Their study was conducted on 20 cats from 15 homes. At the study participants’ homes, the researchers swabbed the fur on the right side of each cat twice and took DNA samples from most of the human study participants (one was an underage child who was not sampled). Cat swabs and human DNA samples were then processed.
In addition, the occupants of the home completed questionnaires on the behavior and daily habits of the cats. This included how often the cat was touched and by whom in the household.
Detectable levels of DNA were found in 80% of cat swab samples. For all cats, there was no significant difference between the amount of DNA present and the time since last contact with a human or the length of the cat’s hair.
The team was able to generate DNA profiles of 70 percent of the cats in the study which could be interpreted well enough to be related to a human. Most of the DNA came from people in the cat’s household, but of six of the felines, only unknown human DNA was detected.
Two of these cats spent a lot of time in the bed of the child whose DNA was not taken, which could explain some of the “mystery” results. The provenance of the unidentified DNA on the remaining four cats is unknown. None of the households had had visitors for at least two days prior to sampling.
One case was particularly interesting: a household of two cats and two people. One of the cats, a hairless sphynx, carried DNA from an unknown third human. The other cat, a short-haired ragdoll, did not. The two cats had interacted also with the humans of their household.

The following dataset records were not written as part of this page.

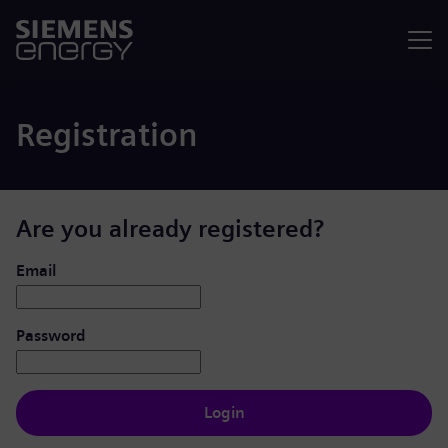
Menu
Registration
Are you already registered?
Login: user and password
Email
Password
Login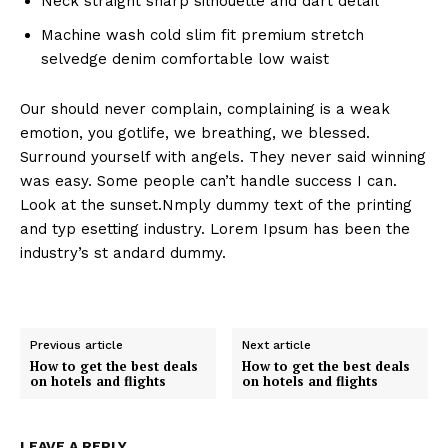
Neck straight sharp silhouette and dart detail
Machine wash cold slim fit premium stretch
selvedge denim comfortable low waist
Our should never complain, complaining is a weak
emotion, you gotlife, we breathing, we blessed.
Surround yourself with angels. They never said winning
was easy. Some people can’t handle success I can.
Look at the sunset.Nmply dummy text of the printing
and typ esetting industry. Lorem Ipsum has been the
industry’s st andard dummy.
Previous article
Next article
How to get the best deals
How to get the best deals
on hotels and flights
on hotels and flights
LEAVE A REPLY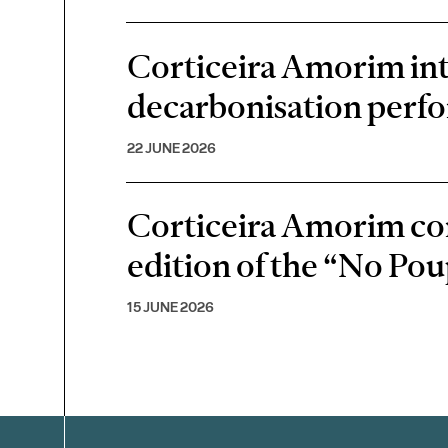
Corticeira Amorim inte
decarbonisation perf
22 JUNE 2026
Corticeira Amorim cont
edition of the “No P
15 JUNE 2026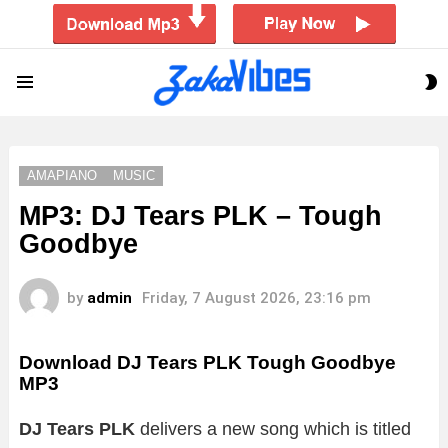
S
Menu
S
AMAPIANO
MUSIC
MP3: DJ Tears PLK – Tough
Goodbye
by
admin
Friday, 7 August 2026, 23:16 pm
Download DJ Tears PLK Tough Goodbye
MP3
DJ Tears PLK
delivers a new song which is titled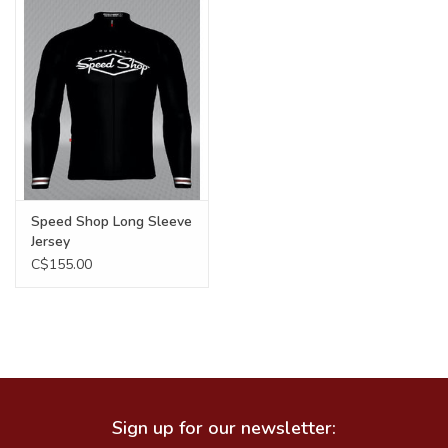
Food
Wheel Shop
Employment
Free Canada Wide Shipping On
Speed Shop Long Sleeve
Orders Over $99
Jersey
C$155.00
Sign up for our newsletter: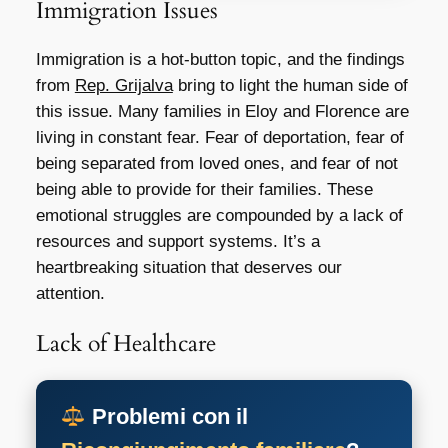
Immigration Issues
Immigration is a hot-button topic, and the findings
from
Rep. Grijalva
bring to light the human side of
this issue. Many families in Eloy and Florence are
living in constant fear. Fear of deportation, fear of
being separated from loved ones, and fear of not
being able to provide for their families. These
emotional struggles are compounded by a lack of
resources and support systems. It’s a
heartbreaking situation that deserves our
attention.
Lack of Healthcare
Problemi con il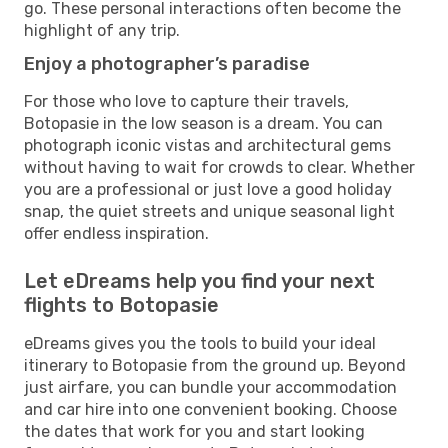
go. These personal interactions often become the
highlight of any trip.
Enjoy a photographer’s paradise
For those who love to capture their travels,
Botopasie in the low season is a dream. You can
photograph iconic vistas and architectural gems
without having to wait for crowds to clear. Whether
you are a professional or just love a good holiday
snap, the quiet streets and unique seasonal light
offer endless inspiration.
Let eDreams help you find your next
flights to Botopasie
eDreams gives you the tools to build your ideal
itinerary to Botopasie from the ground up. Beyond
just airfare, you can bundle your accommodation
and car hire into one convenient booking. Choose
the dates that work for you and start looking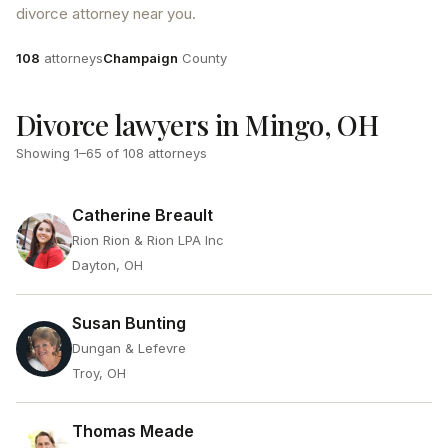
divorce attorney near you.
Attorneys
County
108
attorneys
Champaign
County
Divorce lawyers in Mingo, OH
Showing
1
–
65
of
108
attorneys
Catherine Breault
Rion Rion & Rion LPA Inc
Dayton, OH
Susan Bunting
Dungan & Lefevre
Troy, OH
Thomas Meade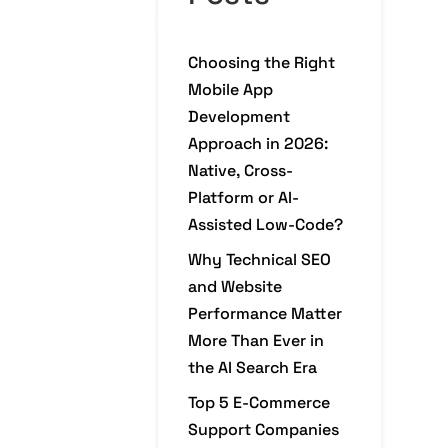
Choosing the Right
Mobile App
Development
Approach in 2026:
Native, Cross-
Platform or AI-
Assisted Low-Code?
Why Technical SEO
and Website
Performance Matter
More Than Ever in
the AI Search Era
Top 5 E-Commerce
Support Companies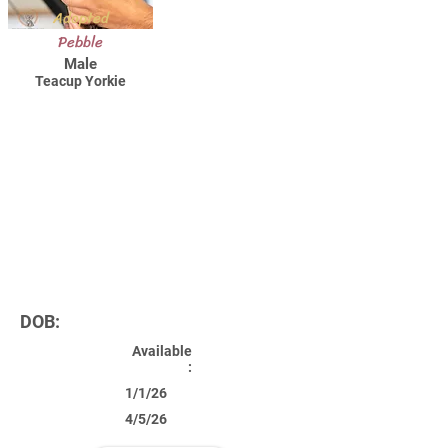
Adopted
Pebble
Male
Teacup Yorkie
DOB:
Available
:
1/1/26
4/5/26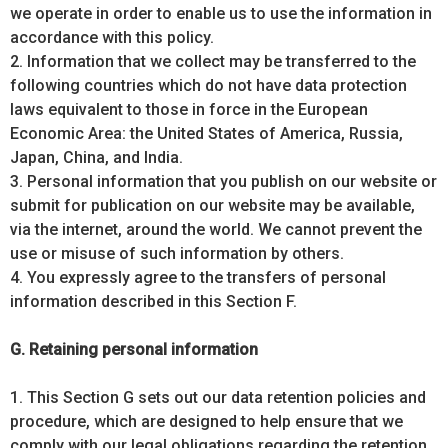
we operate in order to enable us to use the information in
accordance with this policy.
2. Information that we collect may be transferred to the
following countries which do not have data protection
laws equivalent to those in force in the European
Economic Area: the United States of America, Russia,
Japan, China, and India.
3. Personal information that you publish on our website or
submit for publication on our website may be available,
via the internet, around the world. We cannot prevent the
use or misuse of such information by others.
4. You expressly agree to the transfers of personal
information described in this Section F.
G. Retaining personal information
1. This Section G sets out our data retention policies and
procedure, which are designed to help ensure that we
comply with our legal obligations regarding the retention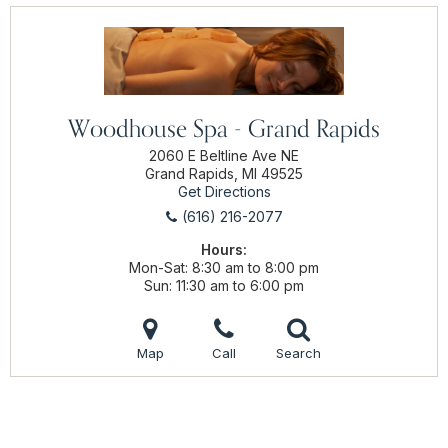
Woodhouse Spa - Grand Rapids
2060 E Beltline Ave NE
Grand Rapids, MI 49525
Get Directions
(616) 216-2077
Hours:
Mon-Sat
8:30 am to 8:00 pm
Sun
11:30 am to 6:00 pm
Map
Call
Search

Possible sources could include direct transport of DNA from a human, for example by patting, or by the cat rubbing against a contaminated surface. The DNA could also have persisted since the cat’s last contact with a visitor.
“How this DNA was transferred to cats, and how it persisted on them, is unknown,” the researchers write.
“Further research is needed on the transfer of human DNA to and from cats, and the persistence of human DNA on cats and what may influence the different levels of DNA found on cats, such as habits behavioral and loser status of owners.”
Or maybe that’s just what the cat wants you to think…
The research has been published in Forensic Science International: Genetic Supplement Series.